- Directed by: Stephen Belber
- Screenplay by: Stephen Belber
- Produced by: Chris Mangano; Merry-Kay Poe; Max Neace; Lynn Nottage;
- Starring: Corey Stoll; Karen Pittman; Michelle Veintimilla;
- Cinematography: Garrette Rose
- Edited by: Justin Chan
- Music by: Paul Brill
- Production companies: Unbridled Films; Mangano Movies & Media;
- Release date: April 14, 2022 (Cinequest);
- Running time: 77 minutes
- Country: United States
- Language: English

= What We Do Next =

American drama film

What We Do Next is a 2022 American thriller directed by Stephen Belber and starring Corey Stoll, Karen Pittman and Michelle Veintimilla. It premiered at the Cinequest Film & Creativity Festival in April 2022.
It had a limited theatrical release on March 3, 2023.

==Synopsis==
Mercado (Veintimilla) has served 16 years in prison for killing her abusive father. After her release, a New York City Councilwoman (Pittman) and a corporate attorney (Stoll) are forced to face up to their involvement in the original crime.

==Cast==
- Michelle Veintimilla as Elsa Mercado
- Corey Stoll as Paul Jenkins
- Karen Pittman as Sandy James

==Production==
Chris Mangano, Merry-Kay Poe and Max Neace produced the film, which is a co-production between Poe's Unbridled Films and Mangano's Mangano Movies & Media. Lynn Nottage acted as co-producer. Writer and director Stephen Belber was an executive producer along with Brian Tanke, and Matt Bronson.

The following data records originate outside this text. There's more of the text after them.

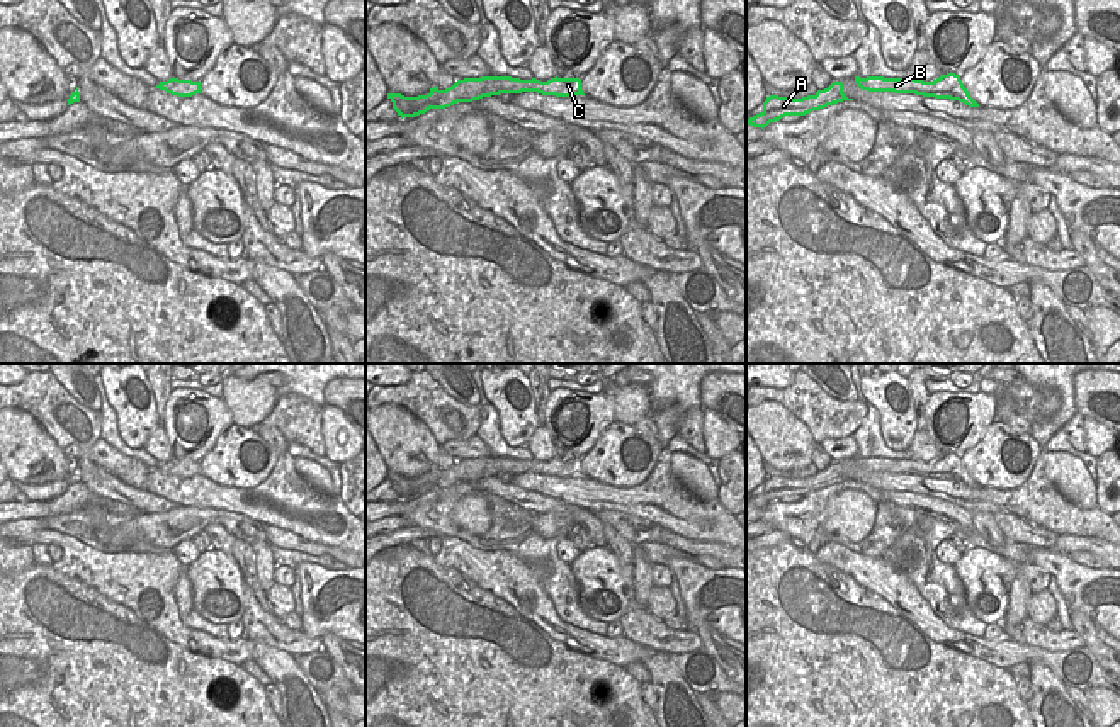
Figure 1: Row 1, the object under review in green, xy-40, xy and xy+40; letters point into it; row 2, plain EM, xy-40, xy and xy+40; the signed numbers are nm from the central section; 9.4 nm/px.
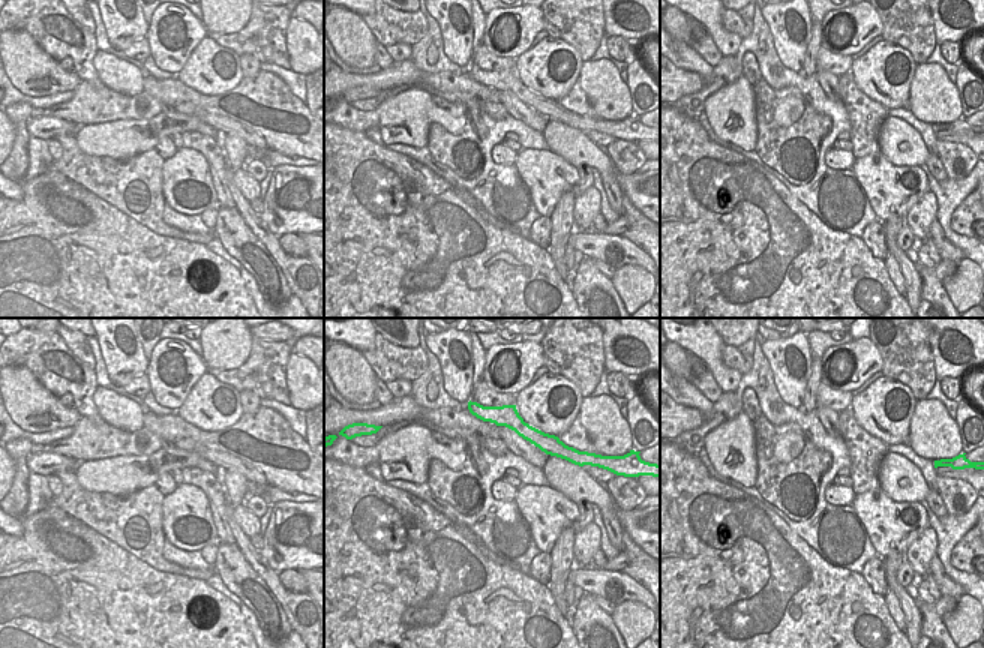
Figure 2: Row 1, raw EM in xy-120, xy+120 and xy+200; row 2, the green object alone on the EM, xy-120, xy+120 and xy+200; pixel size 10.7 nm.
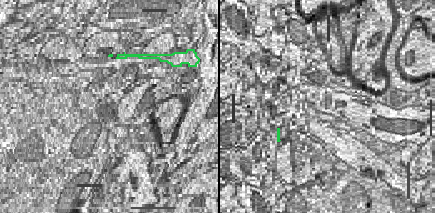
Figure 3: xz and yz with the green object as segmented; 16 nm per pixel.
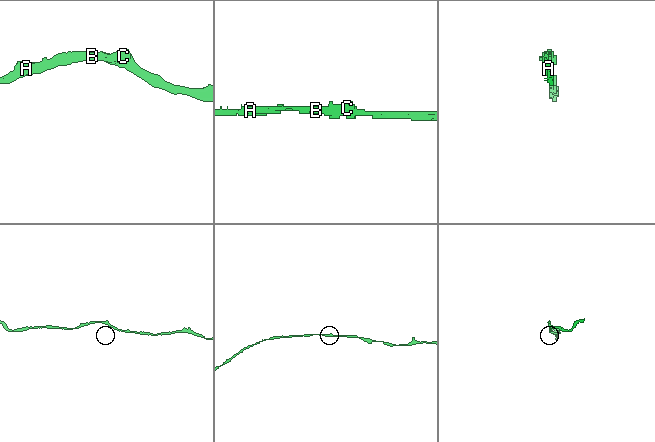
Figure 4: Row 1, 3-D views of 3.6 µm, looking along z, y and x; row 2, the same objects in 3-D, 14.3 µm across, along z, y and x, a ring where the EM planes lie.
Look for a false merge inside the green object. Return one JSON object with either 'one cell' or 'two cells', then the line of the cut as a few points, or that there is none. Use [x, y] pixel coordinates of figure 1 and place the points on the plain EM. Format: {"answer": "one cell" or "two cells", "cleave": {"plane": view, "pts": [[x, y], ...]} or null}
{"answer": "one cell", "cleave": null}

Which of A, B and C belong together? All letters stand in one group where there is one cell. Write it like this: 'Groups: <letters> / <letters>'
Groups: A B C.

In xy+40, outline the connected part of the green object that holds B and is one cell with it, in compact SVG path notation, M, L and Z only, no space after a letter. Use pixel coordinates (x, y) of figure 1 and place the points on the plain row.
M955 454L942 455L933 462L916 459L855 457L855 464L868 472L916 474L923 477L959 481L969 487L979 487L979 484L969 476L960 457Z

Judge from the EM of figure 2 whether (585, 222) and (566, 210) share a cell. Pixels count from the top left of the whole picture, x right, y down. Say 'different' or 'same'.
different

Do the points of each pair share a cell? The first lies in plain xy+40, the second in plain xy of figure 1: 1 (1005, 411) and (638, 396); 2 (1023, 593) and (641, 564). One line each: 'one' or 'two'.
1: one
2: one

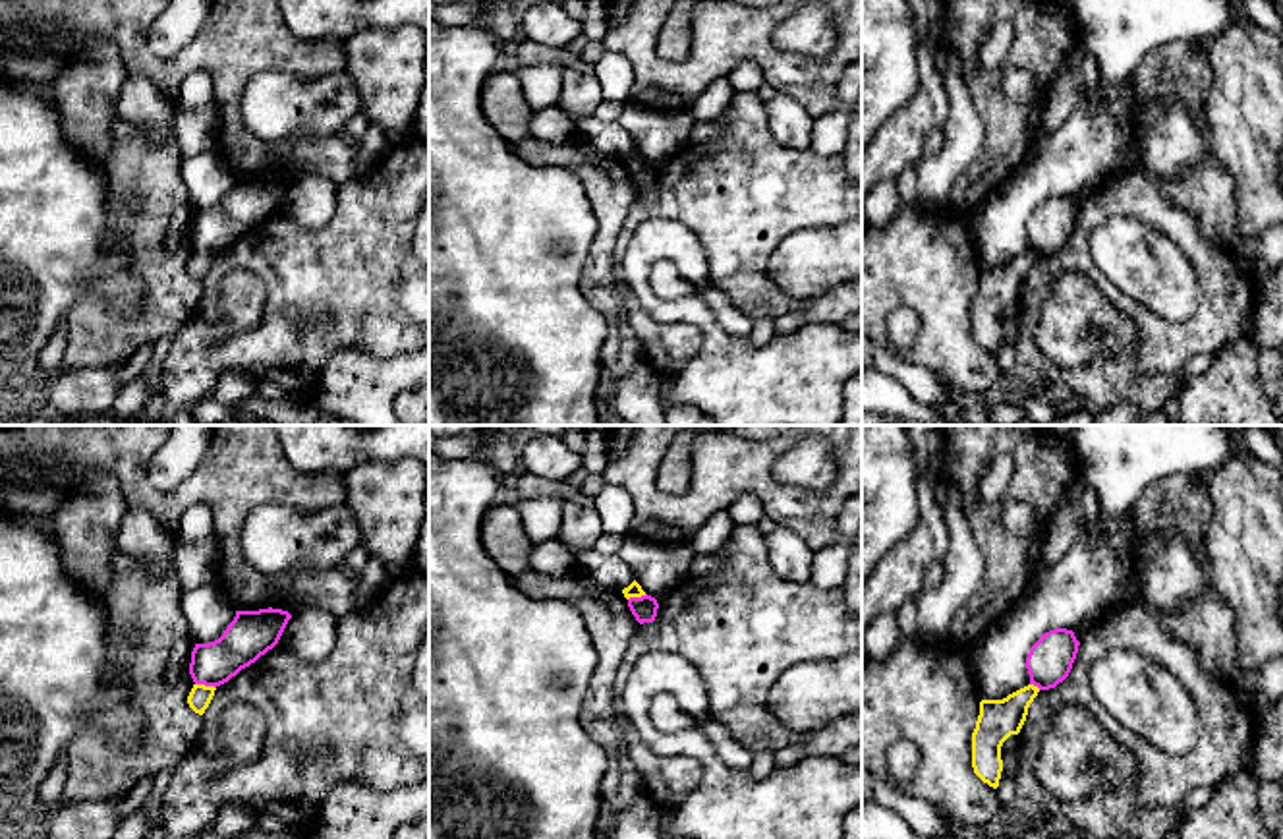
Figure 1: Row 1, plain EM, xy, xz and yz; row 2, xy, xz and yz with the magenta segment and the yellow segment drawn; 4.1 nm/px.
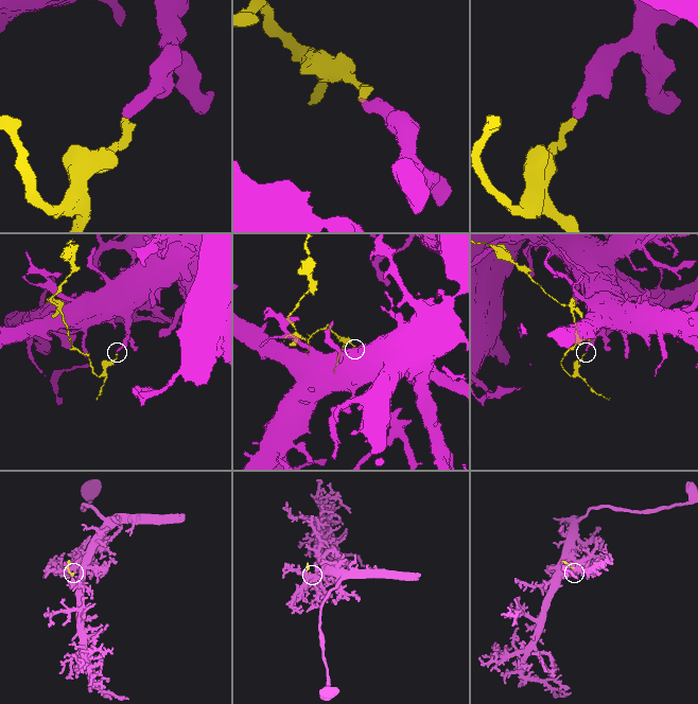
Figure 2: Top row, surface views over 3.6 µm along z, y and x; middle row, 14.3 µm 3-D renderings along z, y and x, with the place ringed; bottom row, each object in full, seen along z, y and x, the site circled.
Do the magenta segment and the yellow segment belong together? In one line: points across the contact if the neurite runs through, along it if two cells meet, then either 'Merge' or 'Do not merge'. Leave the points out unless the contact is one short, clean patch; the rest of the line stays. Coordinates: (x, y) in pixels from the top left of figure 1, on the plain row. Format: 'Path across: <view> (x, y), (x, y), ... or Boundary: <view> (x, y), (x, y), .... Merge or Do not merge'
Boundary: xy (196, 250), (215, 256). Do not merge

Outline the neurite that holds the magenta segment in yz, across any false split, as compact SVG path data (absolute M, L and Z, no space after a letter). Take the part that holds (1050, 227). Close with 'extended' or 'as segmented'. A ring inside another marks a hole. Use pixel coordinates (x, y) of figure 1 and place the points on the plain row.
M1067 195L1041 201L1026 224L1030 251L1049 257L1063 249L1072 236L1078 213L1074 199Z | as segmented

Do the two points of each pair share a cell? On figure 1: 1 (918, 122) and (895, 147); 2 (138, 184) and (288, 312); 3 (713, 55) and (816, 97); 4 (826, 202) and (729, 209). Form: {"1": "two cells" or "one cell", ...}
{"1": "one cell", "2": "two cells", "3": "one cell", "4": "one cell"}

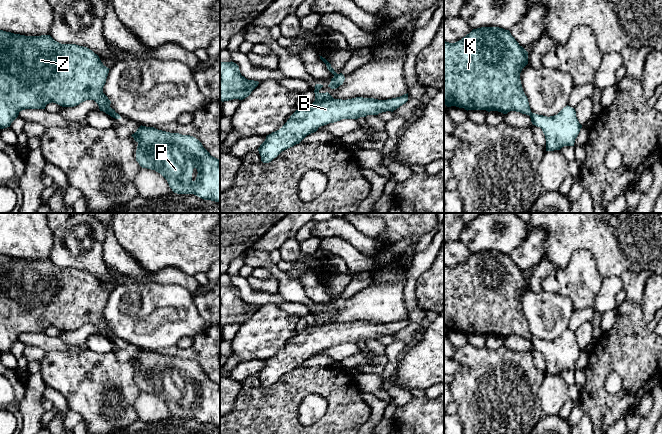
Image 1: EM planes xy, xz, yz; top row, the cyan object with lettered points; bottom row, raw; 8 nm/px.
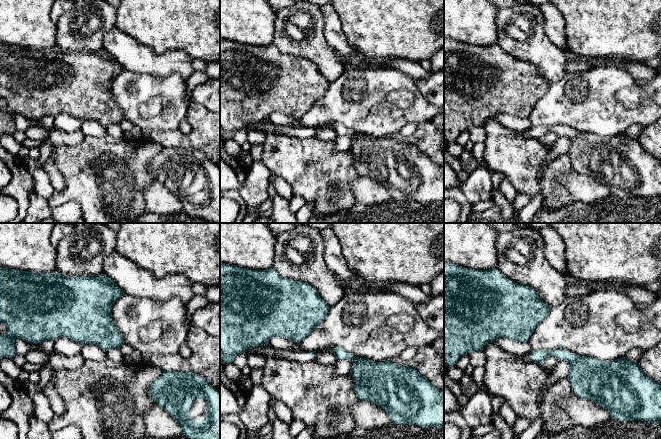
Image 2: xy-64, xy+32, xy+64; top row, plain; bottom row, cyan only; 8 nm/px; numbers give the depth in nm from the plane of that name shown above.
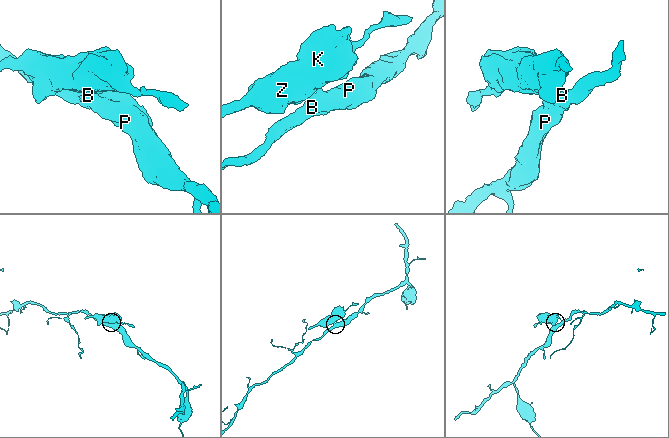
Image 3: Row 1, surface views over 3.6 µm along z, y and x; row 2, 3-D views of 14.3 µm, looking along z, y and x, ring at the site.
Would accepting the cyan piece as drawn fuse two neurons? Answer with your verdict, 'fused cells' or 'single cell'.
fused cells

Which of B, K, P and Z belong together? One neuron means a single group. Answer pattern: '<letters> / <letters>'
B P / K Z

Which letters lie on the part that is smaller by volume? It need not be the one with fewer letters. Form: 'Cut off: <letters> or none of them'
Cut off: K, Z

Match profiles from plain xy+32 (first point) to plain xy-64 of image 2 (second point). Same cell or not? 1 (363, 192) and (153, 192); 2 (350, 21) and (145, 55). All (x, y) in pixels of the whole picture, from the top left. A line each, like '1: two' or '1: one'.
1: one
2: two

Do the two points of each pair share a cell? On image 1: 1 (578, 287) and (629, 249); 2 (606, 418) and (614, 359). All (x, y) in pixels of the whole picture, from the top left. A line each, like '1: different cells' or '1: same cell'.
1: different cells
2: same cell

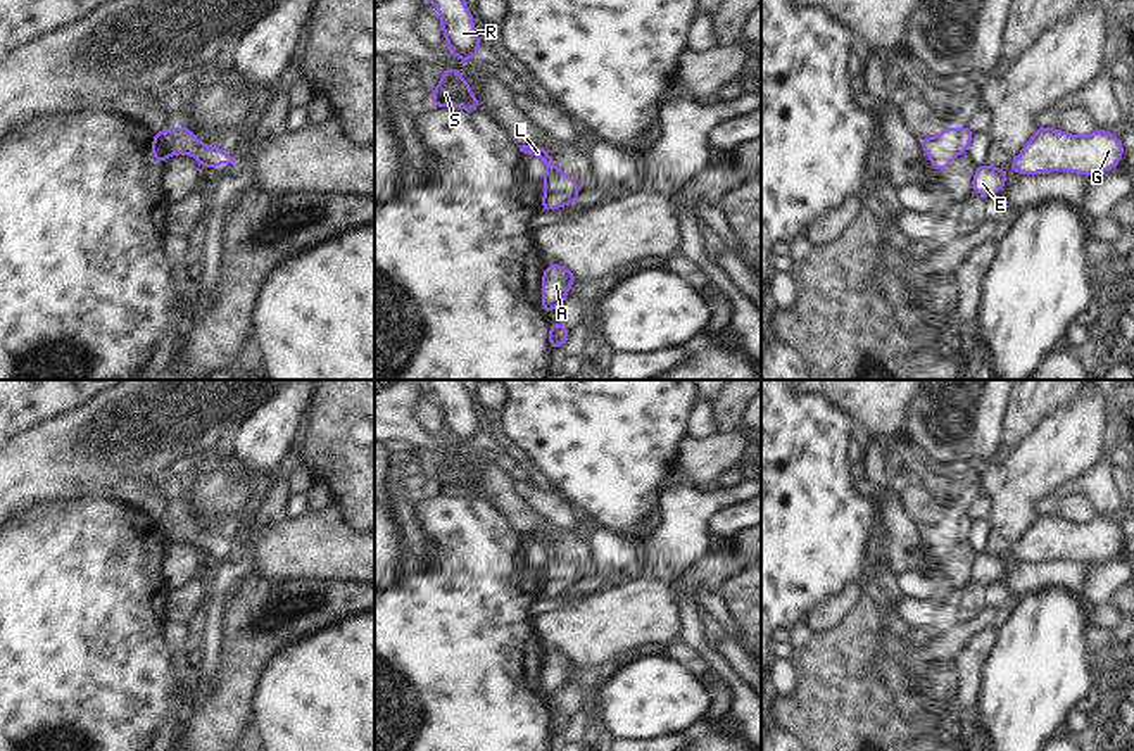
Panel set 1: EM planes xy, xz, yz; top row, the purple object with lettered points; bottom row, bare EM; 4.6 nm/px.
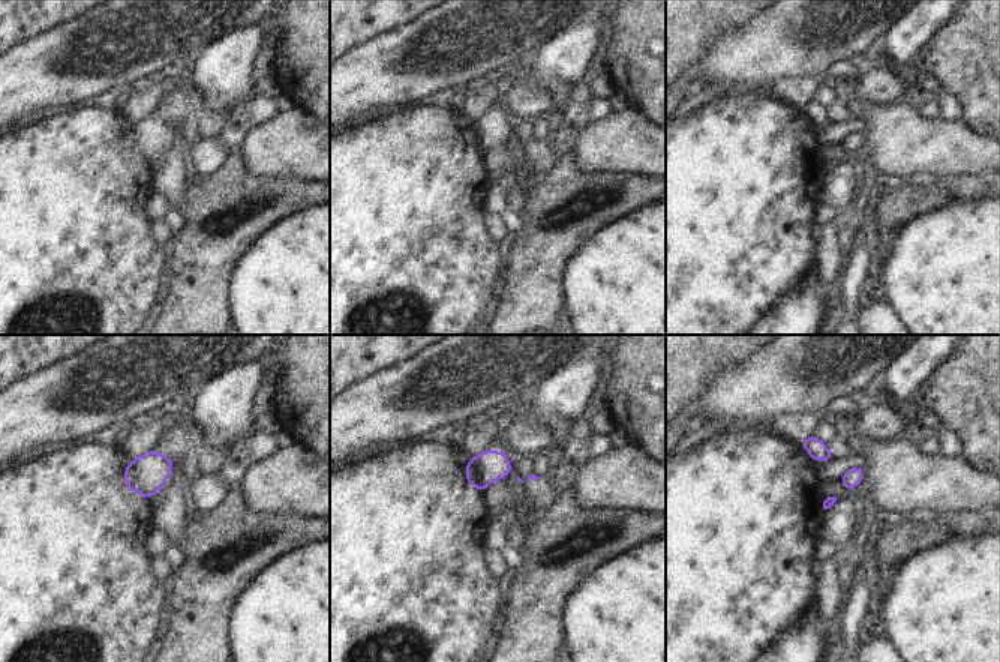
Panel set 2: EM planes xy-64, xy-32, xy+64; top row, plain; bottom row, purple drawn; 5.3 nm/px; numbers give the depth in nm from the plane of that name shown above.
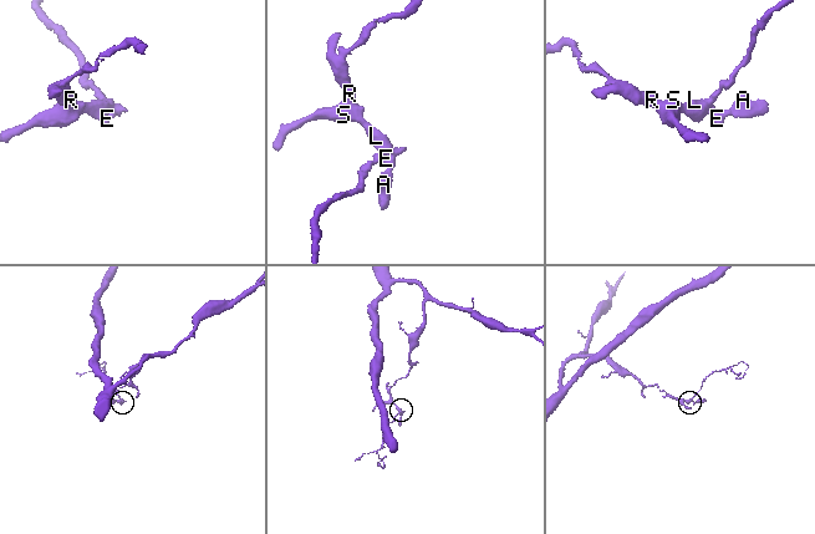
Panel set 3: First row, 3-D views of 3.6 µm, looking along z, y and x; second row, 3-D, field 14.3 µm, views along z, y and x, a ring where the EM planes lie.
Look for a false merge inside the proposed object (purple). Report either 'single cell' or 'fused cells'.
fused cells

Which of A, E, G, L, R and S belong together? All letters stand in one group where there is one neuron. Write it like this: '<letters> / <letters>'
A E G / L R S

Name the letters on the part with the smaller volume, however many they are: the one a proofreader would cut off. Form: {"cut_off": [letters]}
{"cut_off": ["A", "E", "G"]}

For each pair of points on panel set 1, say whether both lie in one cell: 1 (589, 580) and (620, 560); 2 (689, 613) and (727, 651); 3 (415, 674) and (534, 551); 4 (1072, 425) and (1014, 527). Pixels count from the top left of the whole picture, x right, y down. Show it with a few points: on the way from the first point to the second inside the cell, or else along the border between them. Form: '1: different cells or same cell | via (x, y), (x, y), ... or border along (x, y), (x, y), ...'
1: different cells | border along (604, 577), (589, 593), (565, 593)
2: different cells | border along (725, 637), (743, 650)
3: different cells | border along (520, 539), (520, 556), (541, 586)
4: same cell | via (1053, 451), (1014, 491), (1014, 501)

It was filmed in the autumn of 2020 in Louisville, Kentucky in six and a half shooting days during the COVID-19 pandemic.

==Release==
Producers Unbridled Films and Mangano Movies & Media are handling distribution for the film which premiered at the Cinequest Film & Creativity Festival in April 2022, and then also played at the Flyover Film Festival in Louisville. Kentucky in July 2022. The film had a Canadian premiere at the Vancouver International Film Festival on September 30, 2022. The film has a limited US cinema release date of 3 March 2023.

==Reception==
On the review aggregator website Rotten Tomatoes, What We Do Next holds an approval rating of 100% based on 10 reviews with an average rating of 10/10. Following the premiere for the film Randy Myers in The Mercury News described it as “a taut, never harried 77 minutes” and “well acted and thought provoking”. Lapacazo Sandoval in the New York Amsterdam News reflected that the film had clear beginnings as a play and “is basically still a play, just shot on film”. Praise was given to the director of photography, Garrette Rose, production designer, Christelle Matou, and editor Justin Chan for making a film that was “beautiful to look at”.